→ ACTIVITY A
Copy out the records word for word, starting at the beginning of the records and ending at the line that contains "Reading right to", including both ends. Omit the pictures from your copy.

Animal Transport . To place these economic issues in perspective, one must look at the role of animal husbandry throughout the zone conquered by the Arabs and contrast it with animal husbandry in Europe to the north, sub-Saharan Africa to the south, and India and Central Asia to the east. The boundaries of early Islamic expansion mirror those most conducive to the use of cheap animal transport. Animal power generally comes from horses, oxen, camels, donkeys, or mules. Each of these species has characteristics that define its utility for transport. Horses are fast, oxen slow, camels in between. Camels are strong, mules less strong, donkeys comparatively weak. More important than these specific characteristics, however, is the cost of the working animal in terms of food, shelter, and care. One-humped camels and donkeys are desert animals, the former adapted to the torrid interior of Arabia and the latter to the similarly punishing climate of northeast Africa. Horses are native to the grasslands of Central Asia and well adapted to extremes of heat and cold. Wild cattle once roamed forests and mountains throughout the Middle East and North Africa, but they are accustomed to moister climates than camels or donkeys. Wild two-humped camels were found in desolate areas of the Middle East, including mountains, but they were more numerous in northern or high altitude areas because they are adapted more to withstand great cold than great heat.

→ INPUT RECORDS
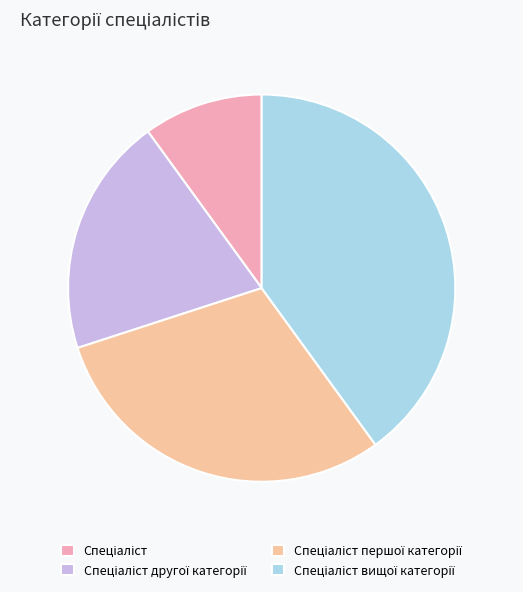

Is the sum of Спеціаліст першої категорії and Спеціаліст вищої категорії greater than half?

Yes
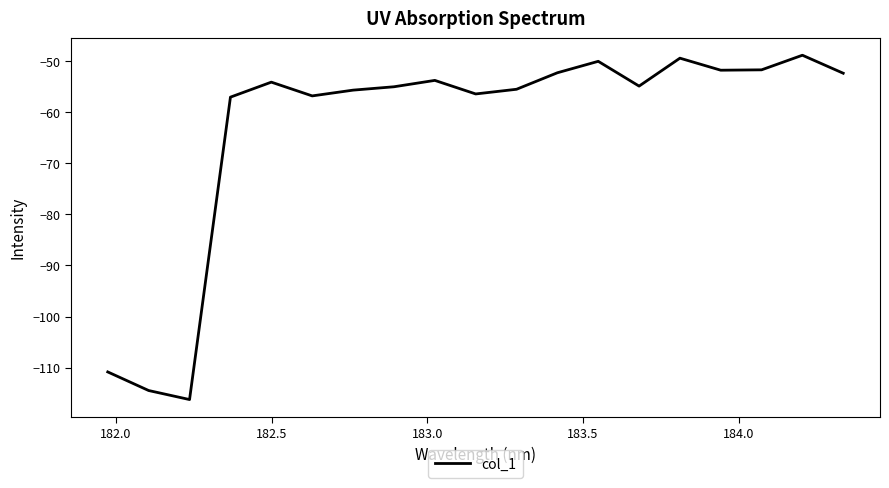

What is the maximum value shown in the chart?

-48.8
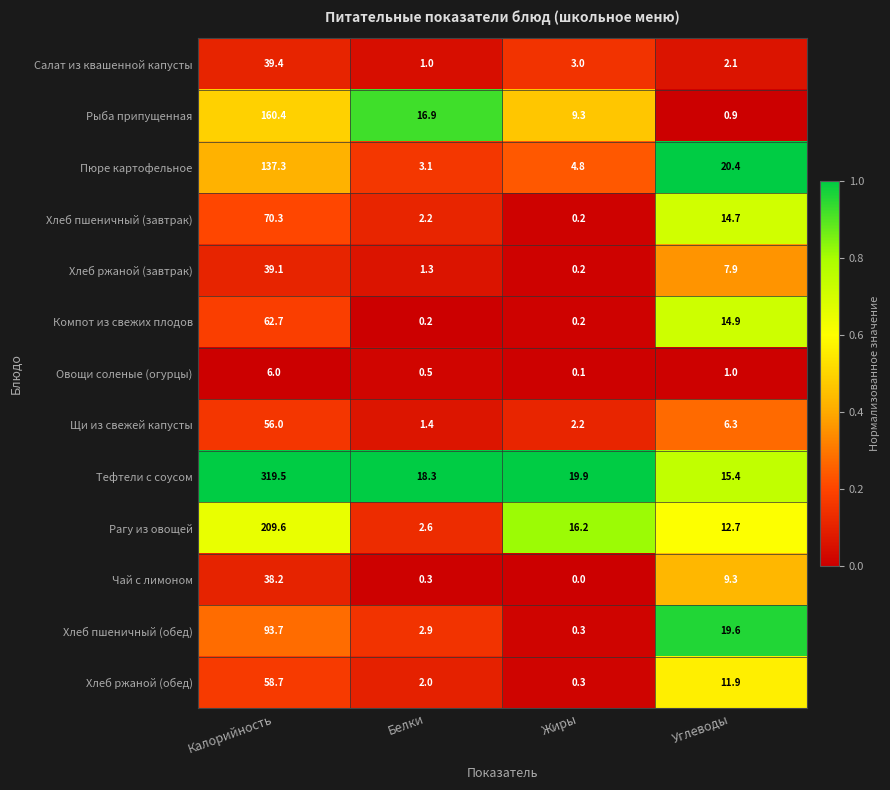

At which category does the chart reach its peak across all series?

Калорийность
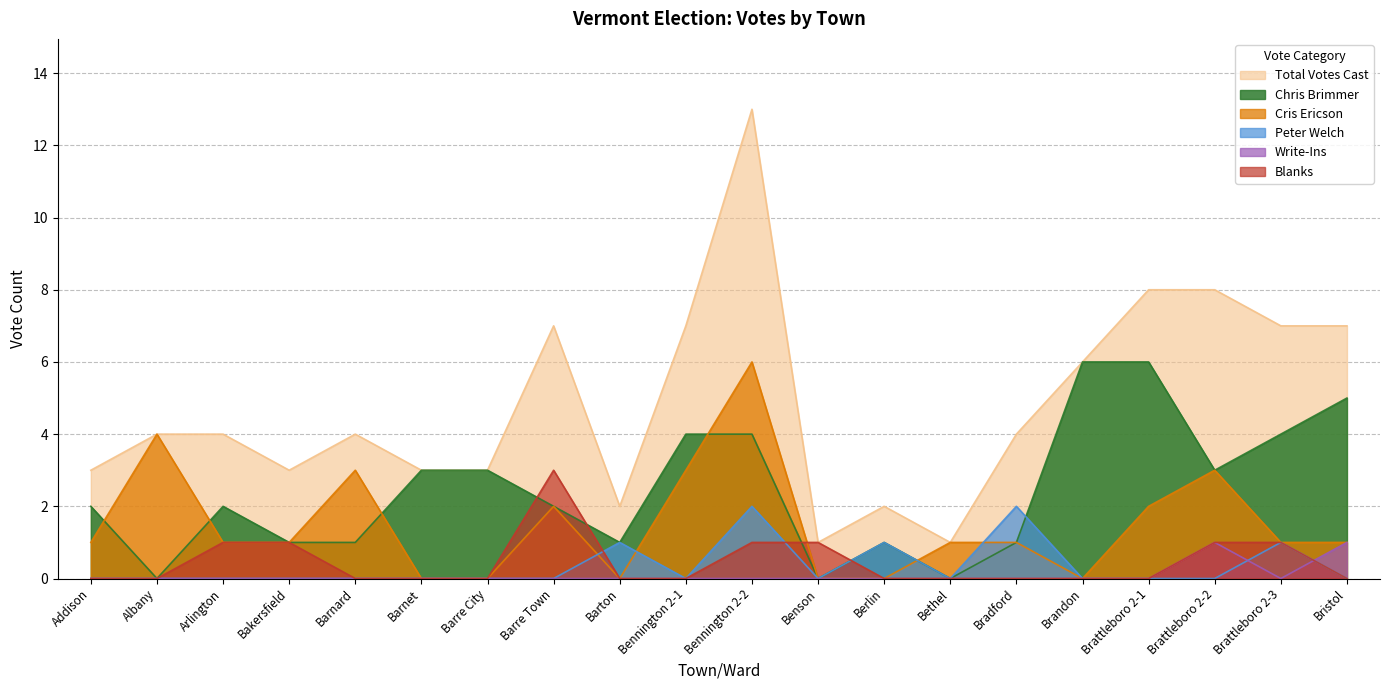

Does the chart have visible grid lines?

Yes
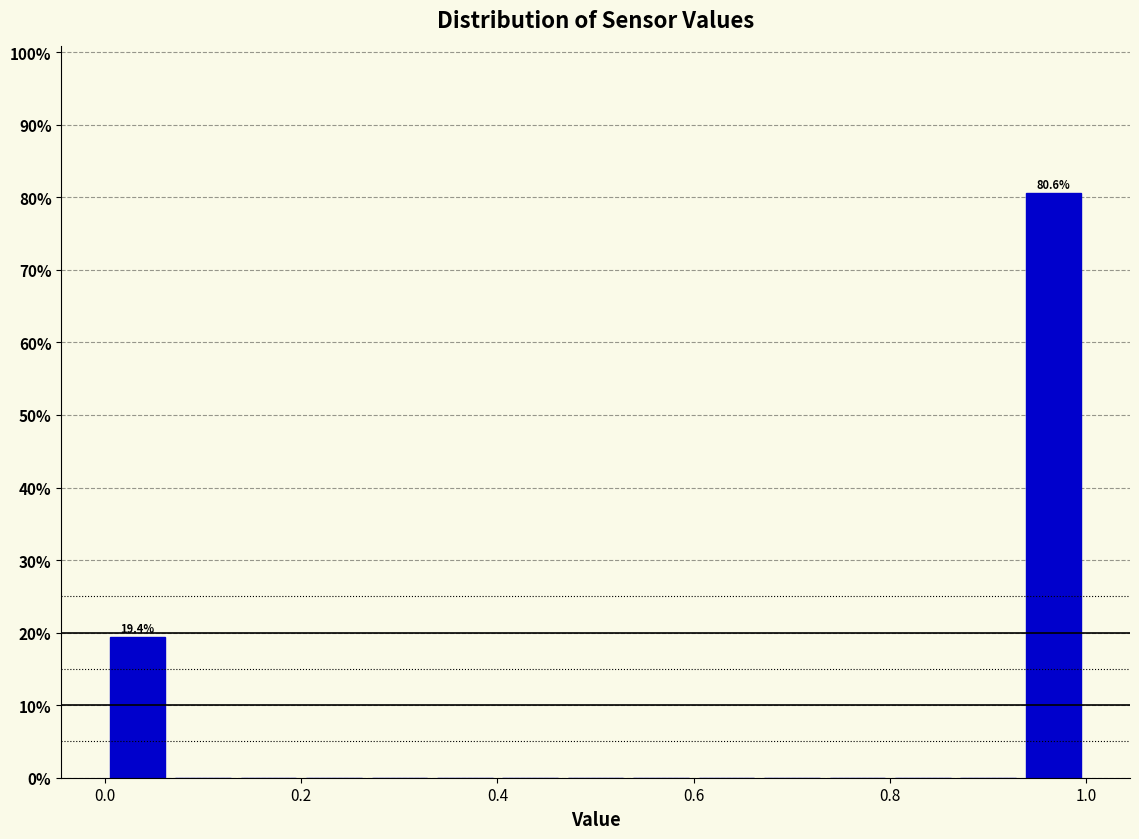

Around what value on the x-axis is the tallest bar? Give the approximate position of its centre, as read against the axis.

0.96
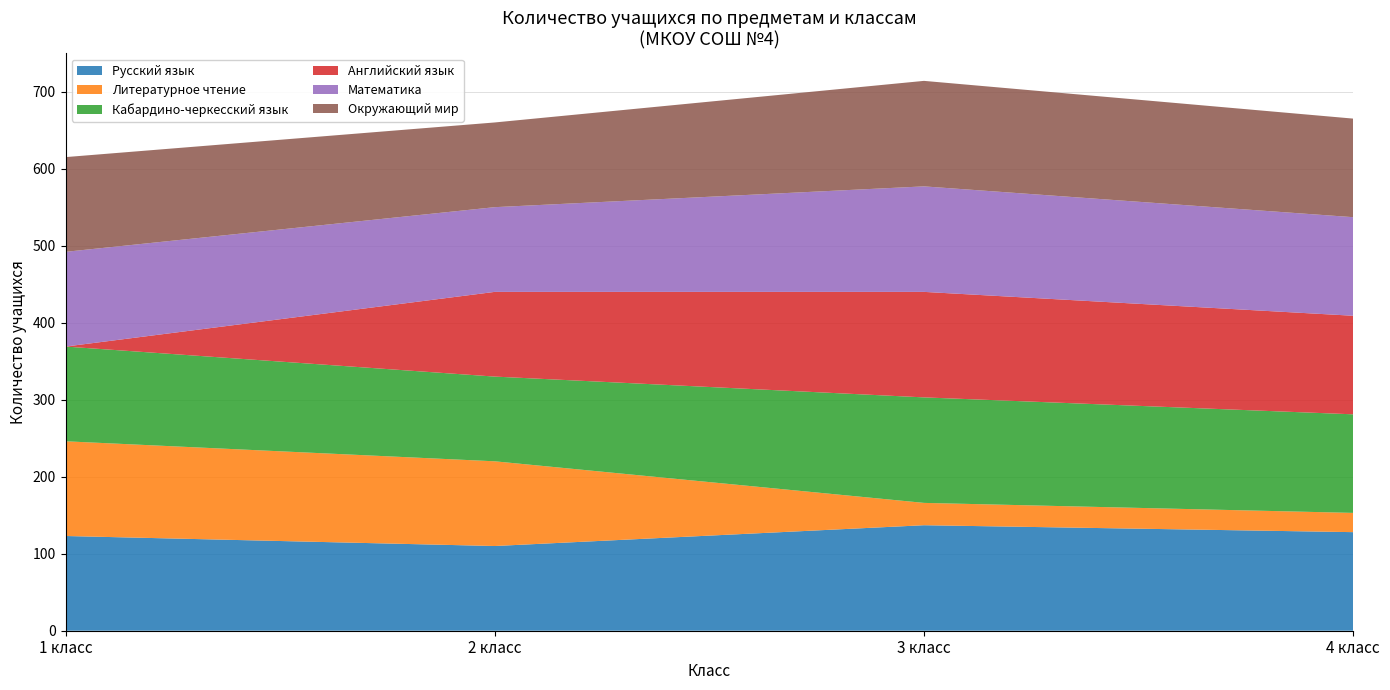

Reading right to left, list all the values displayed in this chart.

Русский язык: 128	137	110	123
Литературное чтение: 25	29	110	123
Кабардино-черкесский язык: 128	137	110	123
Английский язык: 128	137	110	0
Математика: 128	137	110	123
Окружающий мир: 128	137	110	123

→ ACTIVITY B
Retype the entire text on animal transport word for word.

→ WRITTEN SOLUTION A
Is the sum of Спеціаліст першої категорії and Спеціаліст вищої категорії greater than half?

Yes

What is the maximum value shown in the chart?

-48.8

At which category does the chart reach its peak across all series?

Калорийность

Does the chart have visible grid lines?

Yes

Around what value on the x-axis is the tallest bar? Give the approximate position of its centre, as read against the axis.

0.96

Reading right to left, list all the values displayed in this chart.

→ WRITTEN SOLUTION B
Animal Transport . To place these economic issues in perspective, one must look at the role of animal husbandry throughout the zone conquered by the Arabs and contrast it with animal husbandry in Europe to the north, sub-Saharan Africa to the south, and India and Central Asia to the east. The boundaries of early Islamic expansion mirror those most conducive to the use of cheap animal transport. Animal power generally comes from horses, oxen, camels, donkeys, or mules. Each of these species has characteristics that define its utility for transport. Horses are fast, oxen slow, camels in between. Camels are strong, mules less strong, donkeys comparatively weak. More important than these specific characteristics, however, is the cost of the working animal in terms of food, shelter, and care. One-humped camels and donkeys are desert animals, the former adapted to the torrid interior of Arabia and the latter to the similarly punishing climate of northeast Africa. Horses are native to the grasslands of Central Asia and well adapted to extremes of heat and cold. Wild cattle once roamed forests and mountains throughout the Middle East and North Africa, but they are accustomed to moister climates than camels or donkeys. Wild two-humped camels were found in desolate areas of the Middle East, including mountains, but they were more numerous in northern or high altitude areas because they are adapted more to withstand great cold than great heat.